2006 Antiviral Therapy 11, 7 (869-877)

BACKGROUND: Chronic hepatitis C leads to progressive liver fibrosis, which is accelerated in HIV-coinfected patients. Unfortunately, hepatitis C virus (HCV) therapy provides sustained virological response (SVR) to only 40% of coinfected patients. Little is known about the regression of hepatic fibrosis in treated patients. METHODS: All coinfected patients who had completed a full course of HCV therapy at our institution were identified. Liver fibrosis staging was estimated using non-invasive procedures at the time of initiating HCV therapy and reassessed at the last patient's follow-up using elastometry (FibroScan). RESULTS: A total of 103 coinfected patients were identified. HCV genotype distribution was 1 (63%), 3 (29%) and 4 (8%). SVR had been attained by 34 individuals, while the remaining 69 were non-responders and/or relapsers.

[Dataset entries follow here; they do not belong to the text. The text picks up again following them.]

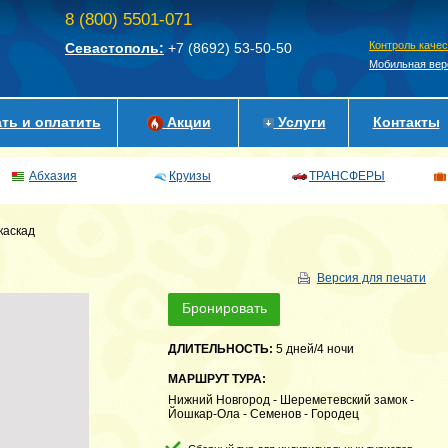
8 (800) 5501-071
Контроль каче
Севастополь:
+7 (8692)
53-50-50
Мобильная вер
ть и оплатить
Акции
Услуги
Контакты
Абхазия
Круизы
ТРАНСФЕРЫ
каскад
Версия для печати
Бронировать
ДЛИТЕЛЬНОСТЬ:
5 дней/4 ночи
МАРШРУТ ТУРА:
Нижний Новгород - Шереметевский замок -
Йошкар-Ола - Семенов - Городец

The mean lag time between the end of HCV therapy and the current assessment of liver fibrosis was 40 months, without differences between groups. Metavir score estimates were comparable before initiating HCV therapy in SVR and non-SVR patients. By contrast, current Metavir scores were lower in SVR than in non-SVR patients; for instance, F3-F4 estimates were 12% versus 54%, respectively (P < 0.001). Moreover, the longer the time elapsed after HCV therapy, the lower the liver fibrosis in SVR patients (rho = -0.39; P = 0.02). Conversely, liver fibrosis staging directly correlated with the lag following HCV therapy in non-SVR patients (rho = 0.25; P = 0.03). CONCLUSIONS: SVR after HCV therapy is associated with non-progression of liver fibrosis in HCV/HIV-coinfected patients, although this benefit may not be universal and improvement only been recognizable after several years of follow-up.